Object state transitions
* * *

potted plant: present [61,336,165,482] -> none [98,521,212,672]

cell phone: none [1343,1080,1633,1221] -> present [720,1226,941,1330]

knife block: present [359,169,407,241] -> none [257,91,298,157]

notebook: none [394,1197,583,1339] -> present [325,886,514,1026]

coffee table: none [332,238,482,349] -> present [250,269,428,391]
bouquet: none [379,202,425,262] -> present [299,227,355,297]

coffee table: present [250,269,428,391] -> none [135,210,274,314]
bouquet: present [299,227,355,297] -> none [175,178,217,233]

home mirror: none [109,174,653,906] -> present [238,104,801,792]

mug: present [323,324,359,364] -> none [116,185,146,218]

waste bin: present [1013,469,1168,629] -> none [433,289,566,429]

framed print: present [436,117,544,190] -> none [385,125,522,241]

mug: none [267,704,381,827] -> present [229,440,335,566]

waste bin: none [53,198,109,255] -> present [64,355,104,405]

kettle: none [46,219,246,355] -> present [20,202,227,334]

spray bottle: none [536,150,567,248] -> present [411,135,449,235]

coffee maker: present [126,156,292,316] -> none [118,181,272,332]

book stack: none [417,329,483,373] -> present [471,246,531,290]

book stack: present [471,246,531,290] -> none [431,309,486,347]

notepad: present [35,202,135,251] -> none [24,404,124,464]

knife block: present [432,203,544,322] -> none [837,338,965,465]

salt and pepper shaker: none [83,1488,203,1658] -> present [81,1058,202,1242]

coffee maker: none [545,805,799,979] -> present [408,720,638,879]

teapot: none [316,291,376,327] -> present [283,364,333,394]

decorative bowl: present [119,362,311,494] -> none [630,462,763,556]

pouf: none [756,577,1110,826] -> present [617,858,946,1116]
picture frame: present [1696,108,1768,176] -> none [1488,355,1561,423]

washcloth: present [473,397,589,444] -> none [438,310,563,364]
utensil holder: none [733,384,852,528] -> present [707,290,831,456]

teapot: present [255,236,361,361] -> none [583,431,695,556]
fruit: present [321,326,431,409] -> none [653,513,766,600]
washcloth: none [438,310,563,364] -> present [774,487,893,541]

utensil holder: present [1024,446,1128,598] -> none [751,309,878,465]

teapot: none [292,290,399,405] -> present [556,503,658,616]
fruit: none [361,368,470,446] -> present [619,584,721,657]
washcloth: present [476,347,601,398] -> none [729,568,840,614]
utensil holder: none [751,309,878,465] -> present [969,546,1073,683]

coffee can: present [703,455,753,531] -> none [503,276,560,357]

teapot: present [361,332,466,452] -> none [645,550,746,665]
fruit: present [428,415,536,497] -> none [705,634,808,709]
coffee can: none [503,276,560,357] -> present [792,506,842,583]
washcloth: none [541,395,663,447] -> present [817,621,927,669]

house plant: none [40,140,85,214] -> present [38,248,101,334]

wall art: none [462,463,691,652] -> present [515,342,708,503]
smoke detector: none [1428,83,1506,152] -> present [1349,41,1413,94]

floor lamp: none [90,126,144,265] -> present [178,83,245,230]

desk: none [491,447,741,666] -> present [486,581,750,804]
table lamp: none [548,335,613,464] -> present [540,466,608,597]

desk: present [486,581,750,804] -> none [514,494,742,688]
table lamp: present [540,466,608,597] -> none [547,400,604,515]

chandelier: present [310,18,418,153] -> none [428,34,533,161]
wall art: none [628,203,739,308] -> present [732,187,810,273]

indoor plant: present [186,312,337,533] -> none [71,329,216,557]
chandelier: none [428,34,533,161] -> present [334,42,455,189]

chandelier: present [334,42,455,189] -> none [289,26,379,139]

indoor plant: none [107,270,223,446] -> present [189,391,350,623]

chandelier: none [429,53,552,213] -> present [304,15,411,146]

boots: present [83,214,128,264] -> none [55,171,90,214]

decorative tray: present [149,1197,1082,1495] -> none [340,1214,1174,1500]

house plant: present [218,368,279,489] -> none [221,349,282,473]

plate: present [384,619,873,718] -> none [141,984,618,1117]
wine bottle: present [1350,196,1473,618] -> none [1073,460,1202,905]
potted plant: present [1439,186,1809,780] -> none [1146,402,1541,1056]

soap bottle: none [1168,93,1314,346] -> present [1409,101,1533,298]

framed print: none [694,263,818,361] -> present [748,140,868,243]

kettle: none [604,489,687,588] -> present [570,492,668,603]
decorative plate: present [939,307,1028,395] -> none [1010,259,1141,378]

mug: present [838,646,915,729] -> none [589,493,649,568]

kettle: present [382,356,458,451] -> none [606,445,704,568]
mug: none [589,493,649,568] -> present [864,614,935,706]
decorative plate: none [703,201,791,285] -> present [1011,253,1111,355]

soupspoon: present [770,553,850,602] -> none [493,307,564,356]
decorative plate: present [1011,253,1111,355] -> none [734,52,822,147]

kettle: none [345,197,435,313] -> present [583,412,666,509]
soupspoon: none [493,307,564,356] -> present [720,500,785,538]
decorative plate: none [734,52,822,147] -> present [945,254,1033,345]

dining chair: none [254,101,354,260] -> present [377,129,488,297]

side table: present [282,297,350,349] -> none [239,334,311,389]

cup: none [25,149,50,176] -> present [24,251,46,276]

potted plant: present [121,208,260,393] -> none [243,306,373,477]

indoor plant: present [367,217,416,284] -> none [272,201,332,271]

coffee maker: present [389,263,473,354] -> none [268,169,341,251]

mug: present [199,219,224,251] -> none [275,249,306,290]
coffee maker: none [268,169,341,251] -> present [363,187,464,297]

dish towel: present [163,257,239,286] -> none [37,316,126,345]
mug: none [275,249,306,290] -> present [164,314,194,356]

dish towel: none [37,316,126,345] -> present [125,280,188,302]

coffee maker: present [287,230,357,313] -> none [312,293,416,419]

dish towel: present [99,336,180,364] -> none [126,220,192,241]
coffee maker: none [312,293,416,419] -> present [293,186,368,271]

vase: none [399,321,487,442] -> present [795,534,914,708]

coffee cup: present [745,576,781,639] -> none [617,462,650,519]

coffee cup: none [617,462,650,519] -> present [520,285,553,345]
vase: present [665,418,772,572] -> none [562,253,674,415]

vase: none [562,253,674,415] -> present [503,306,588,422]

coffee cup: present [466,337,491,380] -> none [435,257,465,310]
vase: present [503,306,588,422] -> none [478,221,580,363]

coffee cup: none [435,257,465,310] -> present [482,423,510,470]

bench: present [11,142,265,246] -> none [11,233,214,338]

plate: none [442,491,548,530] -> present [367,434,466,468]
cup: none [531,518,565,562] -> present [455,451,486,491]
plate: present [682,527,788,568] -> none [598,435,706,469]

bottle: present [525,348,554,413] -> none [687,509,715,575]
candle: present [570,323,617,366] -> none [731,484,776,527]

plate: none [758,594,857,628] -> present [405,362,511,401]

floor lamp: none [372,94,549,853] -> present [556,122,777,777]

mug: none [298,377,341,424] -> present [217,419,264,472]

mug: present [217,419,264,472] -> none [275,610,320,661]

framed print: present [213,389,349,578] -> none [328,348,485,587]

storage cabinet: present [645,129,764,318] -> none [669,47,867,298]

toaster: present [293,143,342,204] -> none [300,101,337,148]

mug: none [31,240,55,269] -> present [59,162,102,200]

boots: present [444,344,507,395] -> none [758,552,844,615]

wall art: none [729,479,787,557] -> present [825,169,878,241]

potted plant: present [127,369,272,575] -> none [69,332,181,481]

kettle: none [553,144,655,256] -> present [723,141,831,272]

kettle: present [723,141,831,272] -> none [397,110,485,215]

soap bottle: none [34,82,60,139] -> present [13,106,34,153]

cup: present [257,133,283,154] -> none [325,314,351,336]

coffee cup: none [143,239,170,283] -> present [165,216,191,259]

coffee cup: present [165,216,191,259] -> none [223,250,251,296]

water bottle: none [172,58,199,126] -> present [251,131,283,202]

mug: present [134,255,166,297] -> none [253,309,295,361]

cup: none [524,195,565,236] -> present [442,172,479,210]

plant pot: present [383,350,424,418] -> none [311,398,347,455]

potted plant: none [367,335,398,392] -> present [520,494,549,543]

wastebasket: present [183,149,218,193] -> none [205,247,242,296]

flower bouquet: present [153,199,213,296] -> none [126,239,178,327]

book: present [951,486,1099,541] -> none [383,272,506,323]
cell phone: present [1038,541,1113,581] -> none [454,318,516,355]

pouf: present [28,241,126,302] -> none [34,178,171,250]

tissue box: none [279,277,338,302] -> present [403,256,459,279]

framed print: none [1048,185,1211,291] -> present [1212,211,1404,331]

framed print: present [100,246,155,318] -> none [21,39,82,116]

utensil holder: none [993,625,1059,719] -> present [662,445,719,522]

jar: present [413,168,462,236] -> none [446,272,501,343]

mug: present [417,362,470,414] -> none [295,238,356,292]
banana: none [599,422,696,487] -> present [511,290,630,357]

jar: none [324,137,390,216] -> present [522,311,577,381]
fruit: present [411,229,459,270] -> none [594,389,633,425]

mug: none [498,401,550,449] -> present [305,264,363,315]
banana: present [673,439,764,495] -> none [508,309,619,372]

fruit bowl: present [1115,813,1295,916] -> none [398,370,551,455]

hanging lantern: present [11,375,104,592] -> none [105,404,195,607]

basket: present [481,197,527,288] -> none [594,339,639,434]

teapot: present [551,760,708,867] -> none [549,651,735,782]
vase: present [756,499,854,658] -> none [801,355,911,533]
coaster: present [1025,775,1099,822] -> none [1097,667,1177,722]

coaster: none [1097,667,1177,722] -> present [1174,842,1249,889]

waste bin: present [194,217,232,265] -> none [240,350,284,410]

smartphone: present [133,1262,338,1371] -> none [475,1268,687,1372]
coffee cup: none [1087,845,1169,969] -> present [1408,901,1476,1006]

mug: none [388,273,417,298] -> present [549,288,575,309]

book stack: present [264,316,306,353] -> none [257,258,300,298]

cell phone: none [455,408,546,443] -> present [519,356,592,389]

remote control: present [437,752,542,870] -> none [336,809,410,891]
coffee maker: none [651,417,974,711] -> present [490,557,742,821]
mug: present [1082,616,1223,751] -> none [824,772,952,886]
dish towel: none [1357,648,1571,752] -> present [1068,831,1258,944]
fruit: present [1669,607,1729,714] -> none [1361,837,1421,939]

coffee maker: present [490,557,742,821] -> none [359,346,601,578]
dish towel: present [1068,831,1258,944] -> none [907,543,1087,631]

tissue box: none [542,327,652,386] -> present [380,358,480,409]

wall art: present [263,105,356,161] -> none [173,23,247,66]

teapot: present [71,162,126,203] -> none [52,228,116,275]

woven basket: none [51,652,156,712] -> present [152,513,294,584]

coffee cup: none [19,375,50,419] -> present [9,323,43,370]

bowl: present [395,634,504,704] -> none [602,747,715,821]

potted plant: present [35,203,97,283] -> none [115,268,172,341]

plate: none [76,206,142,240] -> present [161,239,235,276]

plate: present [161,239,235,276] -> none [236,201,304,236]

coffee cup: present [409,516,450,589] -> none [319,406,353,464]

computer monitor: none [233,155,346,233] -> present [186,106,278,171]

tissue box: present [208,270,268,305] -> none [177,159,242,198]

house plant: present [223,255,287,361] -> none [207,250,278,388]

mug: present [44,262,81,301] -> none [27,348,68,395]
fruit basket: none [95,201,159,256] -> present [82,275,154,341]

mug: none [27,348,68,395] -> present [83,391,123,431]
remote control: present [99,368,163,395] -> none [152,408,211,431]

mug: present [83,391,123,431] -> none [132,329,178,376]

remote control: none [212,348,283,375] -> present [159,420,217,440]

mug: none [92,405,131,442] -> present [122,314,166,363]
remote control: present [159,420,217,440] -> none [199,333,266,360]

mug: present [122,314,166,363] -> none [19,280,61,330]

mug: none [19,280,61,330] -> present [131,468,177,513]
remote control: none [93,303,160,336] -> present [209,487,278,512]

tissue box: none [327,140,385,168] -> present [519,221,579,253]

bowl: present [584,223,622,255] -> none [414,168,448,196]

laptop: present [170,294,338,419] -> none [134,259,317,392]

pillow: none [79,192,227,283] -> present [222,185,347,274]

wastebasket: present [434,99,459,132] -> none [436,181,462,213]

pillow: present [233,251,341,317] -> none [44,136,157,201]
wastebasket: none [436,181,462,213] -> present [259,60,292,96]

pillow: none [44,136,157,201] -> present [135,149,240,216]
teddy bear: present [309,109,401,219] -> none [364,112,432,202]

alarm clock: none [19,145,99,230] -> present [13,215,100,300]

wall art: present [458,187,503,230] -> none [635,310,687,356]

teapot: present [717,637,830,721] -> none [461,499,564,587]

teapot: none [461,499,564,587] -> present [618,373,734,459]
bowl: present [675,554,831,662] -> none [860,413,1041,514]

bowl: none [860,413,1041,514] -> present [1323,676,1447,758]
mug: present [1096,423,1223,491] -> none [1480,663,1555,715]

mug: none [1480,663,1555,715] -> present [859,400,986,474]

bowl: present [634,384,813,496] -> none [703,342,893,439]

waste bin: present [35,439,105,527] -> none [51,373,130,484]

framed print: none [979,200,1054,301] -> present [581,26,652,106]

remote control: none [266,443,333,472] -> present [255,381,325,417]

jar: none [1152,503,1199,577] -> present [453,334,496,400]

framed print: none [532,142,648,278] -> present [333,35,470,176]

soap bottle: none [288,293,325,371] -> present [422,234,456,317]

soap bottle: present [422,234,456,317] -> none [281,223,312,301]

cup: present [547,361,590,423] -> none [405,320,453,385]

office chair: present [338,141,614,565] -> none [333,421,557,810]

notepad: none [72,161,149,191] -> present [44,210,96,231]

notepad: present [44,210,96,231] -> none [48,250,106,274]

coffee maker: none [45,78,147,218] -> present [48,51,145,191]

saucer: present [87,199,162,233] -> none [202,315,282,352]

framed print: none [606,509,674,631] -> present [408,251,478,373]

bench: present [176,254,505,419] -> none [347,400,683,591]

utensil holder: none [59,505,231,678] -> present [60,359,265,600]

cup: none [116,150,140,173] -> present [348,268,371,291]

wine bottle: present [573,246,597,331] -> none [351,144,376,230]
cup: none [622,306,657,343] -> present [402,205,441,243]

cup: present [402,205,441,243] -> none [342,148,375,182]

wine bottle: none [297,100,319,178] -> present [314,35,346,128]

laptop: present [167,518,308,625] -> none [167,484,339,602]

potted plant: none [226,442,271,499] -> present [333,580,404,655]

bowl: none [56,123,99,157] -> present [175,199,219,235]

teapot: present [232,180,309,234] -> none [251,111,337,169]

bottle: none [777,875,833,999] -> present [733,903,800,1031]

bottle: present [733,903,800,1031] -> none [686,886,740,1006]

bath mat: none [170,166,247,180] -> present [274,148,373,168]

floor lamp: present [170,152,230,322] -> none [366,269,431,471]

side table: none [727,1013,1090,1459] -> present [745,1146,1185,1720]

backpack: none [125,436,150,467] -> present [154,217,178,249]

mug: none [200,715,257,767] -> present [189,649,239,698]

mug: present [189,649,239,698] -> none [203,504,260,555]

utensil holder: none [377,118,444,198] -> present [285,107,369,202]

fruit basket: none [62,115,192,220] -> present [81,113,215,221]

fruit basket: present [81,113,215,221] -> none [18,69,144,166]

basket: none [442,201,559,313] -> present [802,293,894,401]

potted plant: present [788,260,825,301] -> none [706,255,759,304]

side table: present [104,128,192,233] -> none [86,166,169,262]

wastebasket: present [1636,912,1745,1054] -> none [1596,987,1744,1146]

* * *

▶ [What is needed] Look for the word "laptop". Copy out every line of the data that has it.

▶ [Result of the task]
laptop: present [170,294,338,419] -> none [134,259,317,392]
laptop: present [167,518,308,625] -> none [167,484,339,602]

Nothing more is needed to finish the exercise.